In Portal, Violating Physics Proves Weirdly Satisfying - amichail
http://www.wired.com/gaming/gamingreviews/commentary/games/2007/10/gamesfrontiers_1008

======
amichail
Here's the song that plays at the end:

<http://www.youtube.com/watch?v=RthZgszykLs>

<http://dump.zetopia.com/Portal%20-%20Still%20Alive.mp3>

Lyrics:

<http://www.steamfriends.com/forums/showthread.php?p=5255>

------
amichail
The field of video games might serve as a nice model for web 2.0 in the way
that creativity is combined with technical know-how. Read a book on video game
design and imagine something similar that could be written for web 2.0.

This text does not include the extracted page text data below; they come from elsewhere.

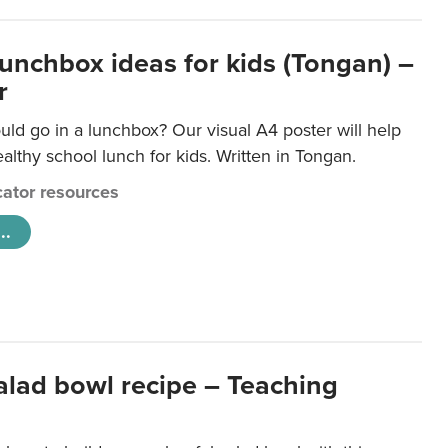
lunchbox ideas for kids (Tongan) –
r
ld go in a lunchbox? Our visual A4 poster will help
lthy school lunch for kids. Written in Tongan.
ator resources
..
salad bowl recipe – Teaching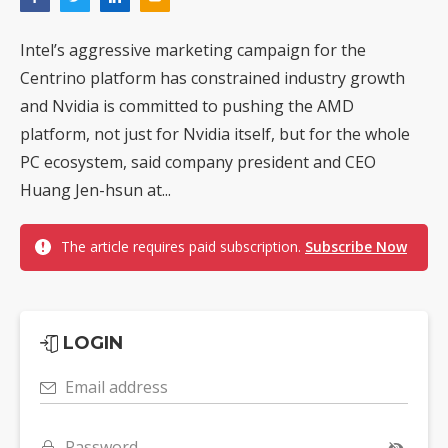
Intel’s aggressive marketing campaign for the
Centrino platform has constrained industry growth
and Nvidia is committed to pushing the AMD
platform, not just for Nvidia itself, but for the whole
PC ecosystem, said company president and CEO
Huang Jen-hsun at...
The article requires paid subscription.
Subscribe Now
LOGIN
Email address
Password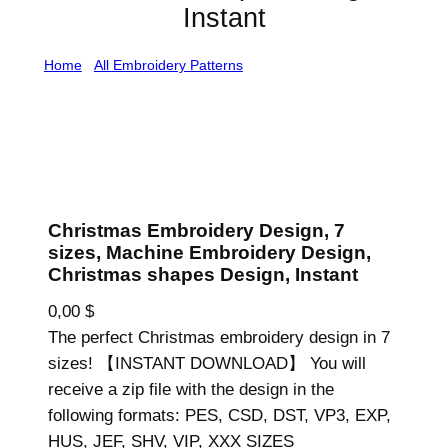
Instant
Home
/
All Embroidery Patterns
/ Christmas Embroidery
Design, 7 sizes, Machine Embroidery Design, Christmas
shapes Design, Instant
Christmas Embroidery Design, 7
sizes, Machine Embroidery Design,
Christmas shapes Design, Instant
0,00
$
The perfect Christmas embroidery design in 7
sizes! 【INSTANT DOWNLOAD】 You will
receive a zip file with the design in the
following formats: PES, CSD, DST, VP3, EXP,
HUS, JEF, SHV, VIP, XXX SIZES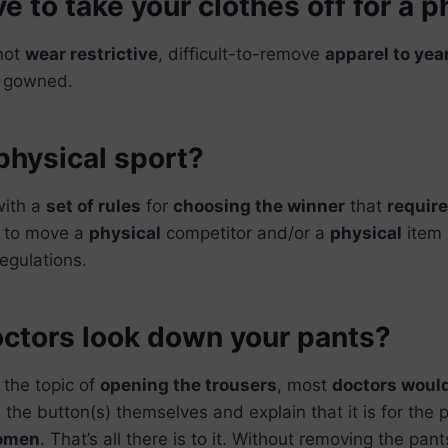
e to take your clothes off for a p
not
wear restrictive
, difficult-to-remove
apparel to yea
e gowned.
physical sport?
with a
set of rules
for
choosing the winner
that
require
t to move a
physical
competitor and/or a
physical
item 
regulations.
ctors look down your pants?
 the topic of
opening the trousers
, most
doctors would
 the button(s) themselves and explain that it is for the 
domen
. That’s all there is to it. Without removing the pant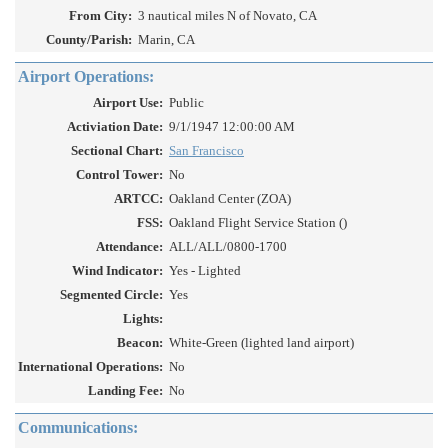
From City:
3 nautical miles N of Novato, CA
County/Parish:
Marin, CA
Airport Operations:
Airport Use:
Public
Activiation Date:
9/1/1947 12:00:00 AM
Sectional Chart:
San Francisco
Control Tower:
No
ARTCC:
Oakland Center (ZOA)
FSS:
Oakland Flight Service Station ()
Attendance:
ALL/ALL/0800-1700
Wind Indicator:
Yes - Lighted
Segmented Circle:
Yes
Lights:
Beacon:
White-Green (lighted land airport)
International Operations:
No
Landing Fee:
No
Communications: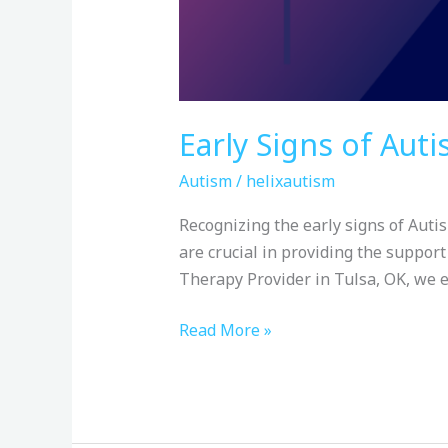
Early Signs of Aut
Autism
/
helixautism
Recognizing the early signs of Autis
are crucial in providing the support
Therapy Provider in Tulsa, OK, we 
Read More »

The only problem though is that most computer games are not novel. But every
once in a while, a true gem comes along. Portal is one of those.

------
kirse
Have to admit, I beat this game a couple days ago and it was really fun
(despite being short). The ending is absolutely hilarious.

The portals throw you for a loop at first, because you can actually see the
world you'll exit into in the portal you're about to enter. CRAZY!!!

------
brianmckenzie
I saw Portal for the first time just the other day. Been a long time since a
game immediately made me want to play it like that.

------
Readmore
Portal is an excellent game, I just wish there was more of it.